• EXERCISE: Please reproduce the whole SPIRT Recordkeeping Metadata Project page below word for word, from its title line to its final sentence.

• DOCUMENT EXTRACT:
SPIRT Recordkeeping Metadata Project - Ongoing Research

Full Title: SPIRT Recordkeeping Metadata Project
Dates: 1998 – 1999

Ongoing Research

Re-modelling the RKMS Set

The current RKMS conceptual framework, and its instantiation in terms of metadata element sets will be re-examined, perhaps in terms of different “views” of the set, e.g. modelling may focus on “events”, or treat “relation”, “mandates” and “business rules” as entities rather than elements.

Part of this work will include further meta-modelling in RDF and ORM of the full RKMS metadata set, as well as its sub-sets and layers. The population of the metamodels with more extensive examples, enabling further testing and validation, is also planned.

• DATA RECORDS:
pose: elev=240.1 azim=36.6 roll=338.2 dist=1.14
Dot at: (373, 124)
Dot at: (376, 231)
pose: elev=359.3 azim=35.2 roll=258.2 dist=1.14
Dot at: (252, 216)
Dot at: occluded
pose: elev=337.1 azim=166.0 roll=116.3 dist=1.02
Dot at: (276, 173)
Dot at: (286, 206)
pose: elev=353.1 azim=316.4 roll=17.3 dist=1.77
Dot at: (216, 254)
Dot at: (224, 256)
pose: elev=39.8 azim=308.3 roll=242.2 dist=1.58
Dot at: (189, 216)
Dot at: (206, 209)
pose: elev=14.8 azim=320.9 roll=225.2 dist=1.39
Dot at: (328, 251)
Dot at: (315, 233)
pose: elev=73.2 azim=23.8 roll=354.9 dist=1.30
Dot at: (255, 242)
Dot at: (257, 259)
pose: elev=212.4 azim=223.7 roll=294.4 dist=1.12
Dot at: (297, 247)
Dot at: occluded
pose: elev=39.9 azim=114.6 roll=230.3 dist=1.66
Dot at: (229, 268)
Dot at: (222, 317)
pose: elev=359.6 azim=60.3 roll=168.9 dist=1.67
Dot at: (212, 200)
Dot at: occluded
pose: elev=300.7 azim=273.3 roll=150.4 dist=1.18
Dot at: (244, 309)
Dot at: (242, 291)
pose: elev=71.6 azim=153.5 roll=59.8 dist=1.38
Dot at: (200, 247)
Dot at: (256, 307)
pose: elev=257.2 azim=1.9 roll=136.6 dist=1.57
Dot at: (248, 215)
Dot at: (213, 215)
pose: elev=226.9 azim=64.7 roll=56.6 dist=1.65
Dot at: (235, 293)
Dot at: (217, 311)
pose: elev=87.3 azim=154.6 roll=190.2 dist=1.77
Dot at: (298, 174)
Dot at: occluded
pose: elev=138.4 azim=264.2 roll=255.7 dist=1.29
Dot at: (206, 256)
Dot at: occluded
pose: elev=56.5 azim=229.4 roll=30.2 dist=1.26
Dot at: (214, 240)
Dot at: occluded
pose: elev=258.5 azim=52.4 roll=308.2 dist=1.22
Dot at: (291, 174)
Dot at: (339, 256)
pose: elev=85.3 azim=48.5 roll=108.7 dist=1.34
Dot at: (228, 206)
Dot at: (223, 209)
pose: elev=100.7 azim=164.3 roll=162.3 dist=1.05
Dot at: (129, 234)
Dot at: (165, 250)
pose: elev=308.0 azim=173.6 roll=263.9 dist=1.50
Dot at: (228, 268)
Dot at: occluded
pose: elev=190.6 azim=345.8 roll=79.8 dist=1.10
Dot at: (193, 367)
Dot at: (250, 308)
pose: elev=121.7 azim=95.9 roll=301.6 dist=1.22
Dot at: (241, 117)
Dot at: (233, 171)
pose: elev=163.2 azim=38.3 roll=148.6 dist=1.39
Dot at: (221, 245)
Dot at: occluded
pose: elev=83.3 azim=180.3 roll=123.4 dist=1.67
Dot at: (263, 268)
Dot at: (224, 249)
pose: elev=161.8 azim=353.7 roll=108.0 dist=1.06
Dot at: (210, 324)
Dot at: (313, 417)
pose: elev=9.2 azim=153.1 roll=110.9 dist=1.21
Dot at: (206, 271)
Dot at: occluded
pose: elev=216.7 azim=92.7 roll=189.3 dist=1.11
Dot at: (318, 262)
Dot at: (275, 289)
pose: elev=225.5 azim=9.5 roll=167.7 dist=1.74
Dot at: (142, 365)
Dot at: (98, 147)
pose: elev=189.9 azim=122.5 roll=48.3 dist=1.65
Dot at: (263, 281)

• FULL OUTPUT:
SPIRT Recordkeeping Metadata Project - Ongoing Research

Full Title: SPIRT Recordkeeping Metadata Project
Dates: 1998 – 1999

Ongoing Research

Re-modelling the RKMS Set

The current RKMS conceptual framework, and its instantiation in terms of metadata element sets will be re-examined, perhaps in terms of different “views” of the set, e.g. modelling may focus on “events”, or treat “relation”, “mandates” and “business rules” as entities rather than elements.

Part of this work will include further meta-modelling in RDF and ORM of the full RKMS metadata set, as well as its sub-sets and layers. The population of the metamodels with more extensive examples, enabling further testing and validation, is also planned.